I like it, that was fast 👍

There is one pitfall currently with legal agreements: they need to be accepted on the website by all new and returning users. Unfortunately, there won't be a clear message provided by the API. Users who have never logged into the new website will receive an empty list, even with a valid license.

marc-vdm commented 10 months ago

@haasad Can confirm this is now working after a regular update conda update activity-browser

Kind regards,

Marc van der Meide PhD Candidate

Leiden University | Faculty of Science - Institute of environmental sciences (CML)

Einsteinweg 2 | Leiden 2333 CC | linkedinhttps://www.linkedin.com/in/marcvandermeide/?locale=en_US


From: Adrian Haas @.> Sent: Saturday, August 26, 2023 09:20 To: haasad/EcoInventDownLoader @.> Cc: Meide, M.T. van der (Marc) @.>; Mention @.> Subject: Re: [haasad/EcoInventDownLoader] Logging issue (Issue #30)

I have now released eidl 2.0.0, which works with the new ecoinvent website. It now uses a bearer token in the http request header for authentication and uses the API to find available files instead of parsing the HTML of the page as it used to. Tokens are refreshed automatically before they're used. Available version/system models combinations are still parsed from the filenames like previously as I haven't found a good way to do this with the API.

It should be available soonish on conda-forge (PR is merged), it's already available on the bsteubing channel.

@romainsacchihttps://github.com/romainsacchi @marc-vdmhttps://github.com/marc-vdm I've tested it stand-alone and in the activity-browser and everything seems to work. But I'd be grateful if you could test it additionally and let me know if you encounter any issues.

One thing I haven't figured out yet is how it works/breaks for users with restricted ecoinvent licenses. (see #28https://github.com/haasad/EcoInventDownLoader/pull/28 and LCA-ActivityBrowser/activity-browser#775https://github.com/LCA-ActivityBrowser/activity-browser/issues/775). This info was previously available as an HTML tag.

@cmutelhttps://github.com/cmutel:

We have already forked it here: https://github.com/brightway-lca/ecoinvent_interface, but I don't really care where the repo is, as long as one can expect it is maintained. That was the original reason for creating a fork.

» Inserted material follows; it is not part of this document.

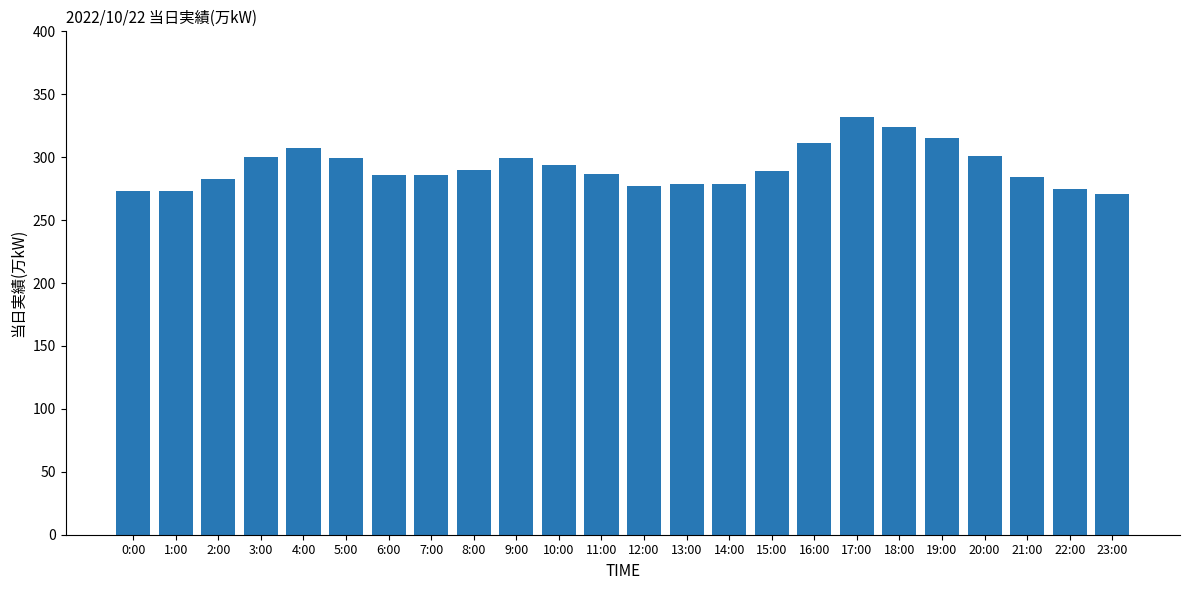

What is the label of the 15th bar from the right?

9:00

I'm happy to continue maintaining eidl in its current scope (I've never really stopped). It's pretty essential for the activity-browser to work if users want a GUI only experience. Besides the download from the ecoinvent page, the cross-platform 7zip extraction was a big inconvenience before eidl.

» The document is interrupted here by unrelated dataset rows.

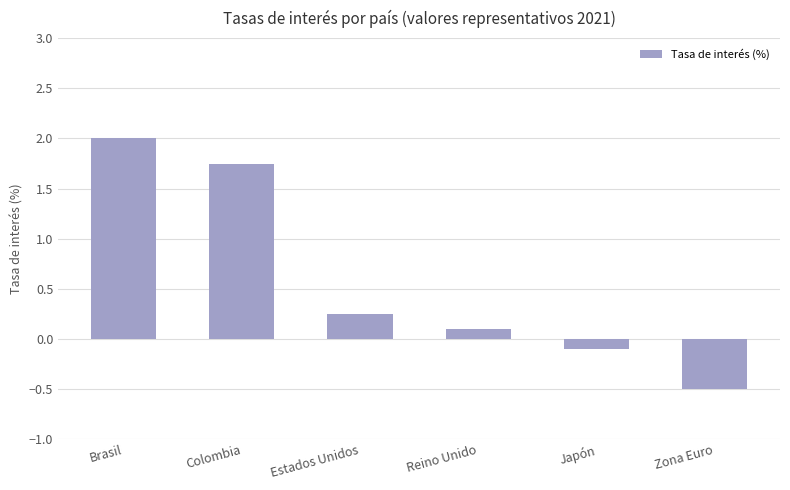

What position from the left is Estados Unidos?

3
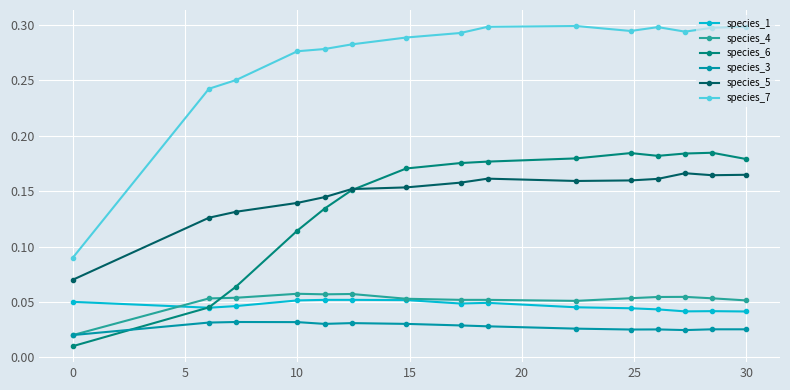

True or false: species_1 and species_5 intersect in this chart.

False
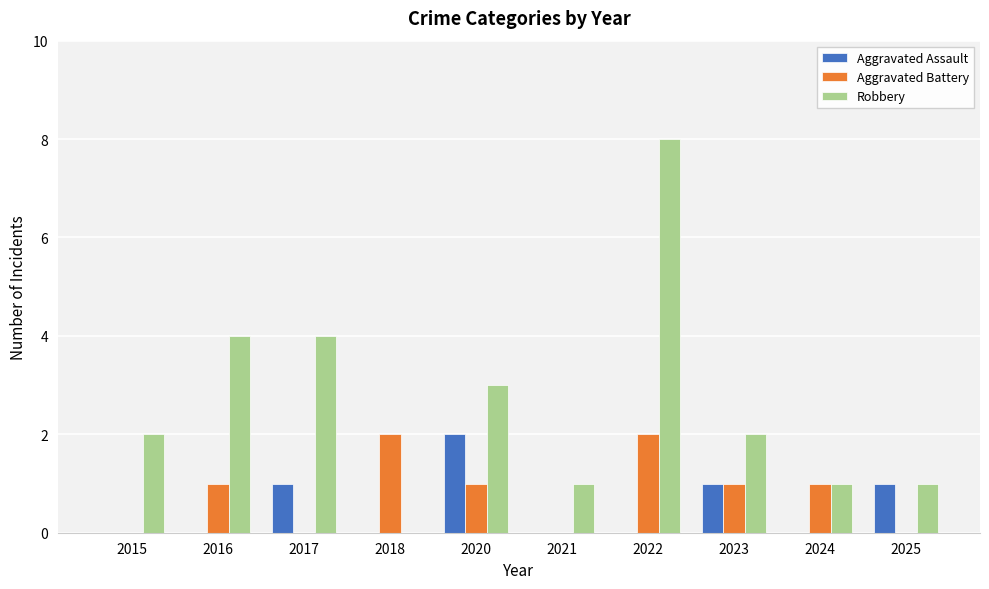

True or false: Robbery has a value of 1 at 2025.

True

But eidl's scope is pretty limited, I think you'd be better off with a dedicated API client library with proper documentation for the type of users stories you mentioned above.

— Reply to this email directly, view it on GitHubhttps://github.com/haasad/EcoInventDownLoader/issues/30#issuecomment-1694209805, or unsubscribehttps://github.com/notifications/unsubscribe-auth/AIIFUDTR2W6Z6BVUVWZJQZDXXGPVTANCNFSM6AAAAAA3YJXT5U. You are receiving this because you were mentioned.Message ID: @.***>

cmutel commented 10 months ago

@haasad Thanks very much for figuring out the tokens code. I have rewritten most of the ecoinvent_interface code using this new approach here: https://github.com/brightway-lca/ecoinvent_interface/tree/two-ooh. The code works, but testing and documentation is still very much TBD.

I chose to go a different direction for this library; see the differences with EIDL here: https://github.com/brightway-lca/ecoinvent_interface/tree/two-ooh#relationship-to-eidl

In the end I think it is fine to have two libraries, at least for now. By Brightcon the ecoinvent_interface needs to have the ability to get process documentation as well.